In January, the Voice of OC outlet reported that State Sen. Min, a first-generation Korean-American and the only Korean-American in the California state legislature, had announced his candidacy for Congress just about a week after Rep. Porter had announced her candidacy for the Senate.
His announcement came with the immediate endorsement of Porter as her prospective replacement, as she heralded his "delivering on a progressive agenda with real results" as well as his "proven" ability to win.
The Daily Wire noted that Min, who previously was employed as a business law professor at UC Irvine, had challenged Porter during the 2018 Democratic primary for the 37th District seat but lost and then later ran for and won a seat representing much of the same area in the state Senate.

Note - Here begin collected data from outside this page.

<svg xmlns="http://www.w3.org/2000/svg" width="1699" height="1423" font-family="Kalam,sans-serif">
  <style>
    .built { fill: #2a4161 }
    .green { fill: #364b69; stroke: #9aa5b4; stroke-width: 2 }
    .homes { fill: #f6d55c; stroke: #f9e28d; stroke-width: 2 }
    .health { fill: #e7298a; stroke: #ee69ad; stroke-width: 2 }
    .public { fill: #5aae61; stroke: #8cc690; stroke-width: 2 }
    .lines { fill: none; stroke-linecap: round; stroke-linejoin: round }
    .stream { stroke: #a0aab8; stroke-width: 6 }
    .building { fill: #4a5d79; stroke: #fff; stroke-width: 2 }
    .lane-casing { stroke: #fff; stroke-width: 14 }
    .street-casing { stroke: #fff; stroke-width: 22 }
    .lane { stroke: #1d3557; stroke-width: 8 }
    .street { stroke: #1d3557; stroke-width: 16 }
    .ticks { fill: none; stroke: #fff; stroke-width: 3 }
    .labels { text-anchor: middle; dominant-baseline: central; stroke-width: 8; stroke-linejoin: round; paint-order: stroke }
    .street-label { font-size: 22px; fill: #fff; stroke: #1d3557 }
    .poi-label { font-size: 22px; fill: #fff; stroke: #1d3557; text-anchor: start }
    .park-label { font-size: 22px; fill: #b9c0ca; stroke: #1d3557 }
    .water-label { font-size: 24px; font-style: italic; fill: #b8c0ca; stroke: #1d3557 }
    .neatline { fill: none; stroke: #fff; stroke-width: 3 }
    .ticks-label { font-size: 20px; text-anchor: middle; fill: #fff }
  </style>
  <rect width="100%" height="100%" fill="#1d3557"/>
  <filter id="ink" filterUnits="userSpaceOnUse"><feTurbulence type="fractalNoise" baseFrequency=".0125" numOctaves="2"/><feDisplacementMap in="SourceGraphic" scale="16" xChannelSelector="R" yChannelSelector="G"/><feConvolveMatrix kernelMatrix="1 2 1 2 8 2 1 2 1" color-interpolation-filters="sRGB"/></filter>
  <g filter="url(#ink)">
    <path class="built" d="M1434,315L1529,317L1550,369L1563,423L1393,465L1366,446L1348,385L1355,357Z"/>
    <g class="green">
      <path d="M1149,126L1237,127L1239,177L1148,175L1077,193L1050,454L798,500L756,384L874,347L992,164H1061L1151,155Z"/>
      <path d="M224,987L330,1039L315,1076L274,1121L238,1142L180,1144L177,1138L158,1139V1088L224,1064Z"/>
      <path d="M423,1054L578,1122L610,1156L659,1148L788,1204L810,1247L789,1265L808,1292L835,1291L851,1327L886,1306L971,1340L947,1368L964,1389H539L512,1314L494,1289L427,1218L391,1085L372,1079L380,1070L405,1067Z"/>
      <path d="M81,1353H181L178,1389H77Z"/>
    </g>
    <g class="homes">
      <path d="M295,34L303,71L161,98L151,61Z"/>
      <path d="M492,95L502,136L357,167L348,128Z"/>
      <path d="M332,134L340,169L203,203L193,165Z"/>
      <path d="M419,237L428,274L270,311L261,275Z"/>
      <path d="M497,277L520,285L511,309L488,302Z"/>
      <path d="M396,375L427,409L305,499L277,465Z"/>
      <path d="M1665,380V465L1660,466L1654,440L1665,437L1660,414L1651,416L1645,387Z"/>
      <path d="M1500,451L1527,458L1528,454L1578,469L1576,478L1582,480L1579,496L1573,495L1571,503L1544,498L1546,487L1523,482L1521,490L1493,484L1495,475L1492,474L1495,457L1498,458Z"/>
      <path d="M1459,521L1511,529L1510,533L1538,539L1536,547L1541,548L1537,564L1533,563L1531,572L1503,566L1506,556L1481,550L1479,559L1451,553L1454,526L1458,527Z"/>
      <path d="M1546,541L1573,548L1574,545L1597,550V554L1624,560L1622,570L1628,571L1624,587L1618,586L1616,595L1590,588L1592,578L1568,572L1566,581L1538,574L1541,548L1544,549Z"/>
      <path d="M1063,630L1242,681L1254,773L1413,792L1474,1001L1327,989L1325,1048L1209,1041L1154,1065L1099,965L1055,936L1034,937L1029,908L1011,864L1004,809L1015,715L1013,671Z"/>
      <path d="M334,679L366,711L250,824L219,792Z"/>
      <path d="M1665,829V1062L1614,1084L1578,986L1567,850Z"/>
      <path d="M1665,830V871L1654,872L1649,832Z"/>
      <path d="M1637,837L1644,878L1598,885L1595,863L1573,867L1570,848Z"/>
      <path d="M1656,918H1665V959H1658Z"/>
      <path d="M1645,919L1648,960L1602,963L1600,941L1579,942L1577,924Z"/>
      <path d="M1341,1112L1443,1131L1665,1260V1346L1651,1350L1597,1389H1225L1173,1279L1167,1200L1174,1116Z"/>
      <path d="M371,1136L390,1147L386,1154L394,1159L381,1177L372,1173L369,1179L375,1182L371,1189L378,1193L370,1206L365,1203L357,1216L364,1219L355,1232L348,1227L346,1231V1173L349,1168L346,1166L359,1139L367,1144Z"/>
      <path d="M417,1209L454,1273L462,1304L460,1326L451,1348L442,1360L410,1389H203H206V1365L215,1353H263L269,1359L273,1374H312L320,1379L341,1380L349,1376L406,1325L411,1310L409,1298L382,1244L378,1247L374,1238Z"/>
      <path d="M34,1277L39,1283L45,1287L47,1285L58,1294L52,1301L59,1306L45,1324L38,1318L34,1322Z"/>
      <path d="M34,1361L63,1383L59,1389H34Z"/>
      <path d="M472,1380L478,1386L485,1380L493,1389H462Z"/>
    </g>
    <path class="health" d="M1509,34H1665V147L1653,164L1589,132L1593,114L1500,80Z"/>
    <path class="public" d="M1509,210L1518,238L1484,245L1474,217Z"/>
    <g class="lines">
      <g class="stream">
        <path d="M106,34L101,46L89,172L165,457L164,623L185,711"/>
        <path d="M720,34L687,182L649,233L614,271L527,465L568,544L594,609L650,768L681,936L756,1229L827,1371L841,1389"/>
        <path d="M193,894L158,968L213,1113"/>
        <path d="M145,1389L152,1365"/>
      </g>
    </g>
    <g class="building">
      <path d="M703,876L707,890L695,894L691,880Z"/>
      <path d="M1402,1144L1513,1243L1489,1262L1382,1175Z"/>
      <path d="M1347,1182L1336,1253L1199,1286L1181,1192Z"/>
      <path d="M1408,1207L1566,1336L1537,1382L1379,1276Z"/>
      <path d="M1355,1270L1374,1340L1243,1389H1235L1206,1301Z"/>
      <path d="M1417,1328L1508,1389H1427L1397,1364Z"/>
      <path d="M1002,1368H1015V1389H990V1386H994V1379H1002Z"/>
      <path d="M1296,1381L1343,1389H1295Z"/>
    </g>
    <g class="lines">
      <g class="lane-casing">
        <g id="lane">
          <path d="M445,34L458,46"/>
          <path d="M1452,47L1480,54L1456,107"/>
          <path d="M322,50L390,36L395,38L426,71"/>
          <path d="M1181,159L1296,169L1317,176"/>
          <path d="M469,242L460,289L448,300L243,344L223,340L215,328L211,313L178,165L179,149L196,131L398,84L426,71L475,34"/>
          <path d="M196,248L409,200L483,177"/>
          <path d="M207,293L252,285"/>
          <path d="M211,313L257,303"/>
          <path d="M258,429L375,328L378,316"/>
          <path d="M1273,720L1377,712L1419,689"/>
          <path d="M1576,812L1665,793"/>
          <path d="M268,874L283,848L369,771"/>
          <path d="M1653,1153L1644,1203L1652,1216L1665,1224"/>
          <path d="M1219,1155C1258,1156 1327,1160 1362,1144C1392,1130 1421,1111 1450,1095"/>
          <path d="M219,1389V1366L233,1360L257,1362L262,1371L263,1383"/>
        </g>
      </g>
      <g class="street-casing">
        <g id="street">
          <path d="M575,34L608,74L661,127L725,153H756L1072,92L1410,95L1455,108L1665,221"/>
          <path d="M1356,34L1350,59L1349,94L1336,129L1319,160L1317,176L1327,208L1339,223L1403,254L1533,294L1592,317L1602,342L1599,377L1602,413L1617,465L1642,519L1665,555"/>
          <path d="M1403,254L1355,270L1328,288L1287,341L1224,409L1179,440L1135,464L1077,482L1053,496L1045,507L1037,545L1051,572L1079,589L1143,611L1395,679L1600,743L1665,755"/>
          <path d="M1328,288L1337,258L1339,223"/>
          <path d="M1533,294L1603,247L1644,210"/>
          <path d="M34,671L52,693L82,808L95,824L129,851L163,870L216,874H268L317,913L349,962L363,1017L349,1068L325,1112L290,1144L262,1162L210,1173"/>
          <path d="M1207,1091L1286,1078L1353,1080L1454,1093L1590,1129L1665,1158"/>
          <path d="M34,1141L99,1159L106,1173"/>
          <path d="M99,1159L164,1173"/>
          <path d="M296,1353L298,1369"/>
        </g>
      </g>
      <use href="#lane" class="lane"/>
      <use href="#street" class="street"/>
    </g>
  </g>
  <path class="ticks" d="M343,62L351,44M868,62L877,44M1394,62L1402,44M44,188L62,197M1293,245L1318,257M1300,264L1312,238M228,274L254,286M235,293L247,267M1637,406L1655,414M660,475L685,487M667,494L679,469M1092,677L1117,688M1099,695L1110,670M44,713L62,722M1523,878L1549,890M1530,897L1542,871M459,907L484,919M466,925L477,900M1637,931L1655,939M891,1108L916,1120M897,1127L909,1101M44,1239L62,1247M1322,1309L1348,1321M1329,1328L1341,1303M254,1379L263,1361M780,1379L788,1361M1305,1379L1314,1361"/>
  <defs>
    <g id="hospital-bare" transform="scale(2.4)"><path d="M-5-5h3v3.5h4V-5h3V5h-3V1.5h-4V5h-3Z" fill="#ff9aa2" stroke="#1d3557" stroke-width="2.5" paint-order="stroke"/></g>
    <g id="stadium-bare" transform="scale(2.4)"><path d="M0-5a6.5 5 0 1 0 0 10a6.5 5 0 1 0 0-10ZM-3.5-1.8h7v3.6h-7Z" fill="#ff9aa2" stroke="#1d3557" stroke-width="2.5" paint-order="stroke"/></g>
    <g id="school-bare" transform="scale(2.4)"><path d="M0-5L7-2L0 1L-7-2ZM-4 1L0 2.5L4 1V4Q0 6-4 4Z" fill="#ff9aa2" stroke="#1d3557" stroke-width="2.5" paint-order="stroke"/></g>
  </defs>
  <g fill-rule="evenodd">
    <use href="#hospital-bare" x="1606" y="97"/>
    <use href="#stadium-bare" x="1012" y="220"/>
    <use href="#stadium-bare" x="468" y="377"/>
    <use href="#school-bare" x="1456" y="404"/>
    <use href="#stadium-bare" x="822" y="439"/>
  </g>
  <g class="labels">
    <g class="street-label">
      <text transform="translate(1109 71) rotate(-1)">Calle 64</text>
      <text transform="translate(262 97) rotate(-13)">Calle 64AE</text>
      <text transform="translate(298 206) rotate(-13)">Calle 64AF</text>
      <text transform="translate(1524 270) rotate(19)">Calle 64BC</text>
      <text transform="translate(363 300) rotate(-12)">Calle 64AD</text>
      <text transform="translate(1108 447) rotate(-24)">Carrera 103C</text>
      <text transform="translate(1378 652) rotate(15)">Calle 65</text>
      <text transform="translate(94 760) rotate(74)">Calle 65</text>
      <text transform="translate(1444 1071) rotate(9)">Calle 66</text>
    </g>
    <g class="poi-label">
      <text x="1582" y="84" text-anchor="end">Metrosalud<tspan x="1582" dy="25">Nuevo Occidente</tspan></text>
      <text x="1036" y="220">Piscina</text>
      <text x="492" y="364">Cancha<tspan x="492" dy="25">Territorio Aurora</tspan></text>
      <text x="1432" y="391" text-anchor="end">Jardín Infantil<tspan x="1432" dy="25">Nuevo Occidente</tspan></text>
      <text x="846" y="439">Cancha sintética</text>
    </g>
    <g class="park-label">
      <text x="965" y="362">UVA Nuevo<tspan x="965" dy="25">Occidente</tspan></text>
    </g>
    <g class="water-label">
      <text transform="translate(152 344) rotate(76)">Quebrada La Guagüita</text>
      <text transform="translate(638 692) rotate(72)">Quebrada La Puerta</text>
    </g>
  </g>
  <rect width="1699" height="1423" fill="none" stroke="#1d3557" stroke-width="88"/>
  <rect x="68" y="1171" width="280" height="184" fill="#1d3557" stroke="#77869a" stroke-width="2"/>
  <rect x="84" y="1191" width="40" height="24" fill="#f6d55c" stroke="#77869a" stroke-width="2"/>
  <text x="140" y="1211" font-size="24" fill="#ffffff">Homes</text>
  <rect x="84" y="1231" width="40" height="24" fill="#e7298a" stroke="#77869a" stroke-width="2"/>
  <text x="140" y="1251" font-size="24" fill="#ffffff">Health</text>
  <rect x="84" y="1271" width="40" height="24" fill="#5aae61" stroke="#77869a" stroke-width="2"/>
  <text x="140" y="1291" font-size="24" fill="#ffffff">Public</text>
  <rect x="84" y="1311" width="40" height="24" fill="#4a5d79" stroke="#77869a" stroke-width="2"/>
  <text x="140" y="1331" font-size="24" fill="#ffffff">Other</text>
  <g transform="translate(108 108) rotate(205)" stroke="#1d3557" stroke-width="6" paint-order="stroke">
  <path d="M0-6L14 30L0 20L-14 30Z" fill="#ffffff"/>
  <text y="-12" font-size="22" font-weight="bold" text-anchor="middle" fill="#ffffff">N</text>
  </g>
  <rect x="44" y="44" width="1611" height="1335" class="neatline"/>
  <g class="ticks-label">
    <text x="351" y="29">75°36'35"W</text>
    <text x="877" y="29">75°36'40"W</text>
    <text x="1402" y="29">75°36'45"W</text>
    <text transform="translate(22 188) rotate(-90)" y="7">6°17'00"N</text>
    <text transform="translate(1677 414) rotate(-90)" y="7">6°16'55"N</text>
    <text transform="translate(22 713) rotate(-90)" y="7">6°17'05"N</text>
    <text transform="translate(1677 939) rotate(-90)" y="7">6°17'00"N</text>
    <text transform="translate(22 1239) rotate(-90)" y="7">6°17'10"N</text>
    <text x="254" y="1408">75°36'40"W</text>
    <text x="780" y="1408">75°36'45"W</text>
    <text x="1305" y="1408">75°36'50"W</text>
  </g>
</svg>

According to Min's campaign website, he intends to advocate in Congress for "bold and aggressive gun violence prevention, climate action, small business advocacy, domestic violence, and reproductive rights legislation" and "isn’t afraid to take on Trumpian Republicans and their dangerous policies."
Interestingly enough, while both Porter and Min have announced grand plans to advance their political careers in Washington D.C., it is entirely possible that both could end up being defeated and ousted from their respective seats in either the upcoming primary or general election fights.
Porter will face off against fellow Democratic California Reps. Adam Schiff and Barbara Lee, plus potentially additional candidates, for the chance to succeed Feinstein, while Min will face an even tougher primary battle against a larger and bipartisan field of candidates vying for the opportunity to replace Porter in what is considered to be a "purple" district in the otherwise generally "blue" state.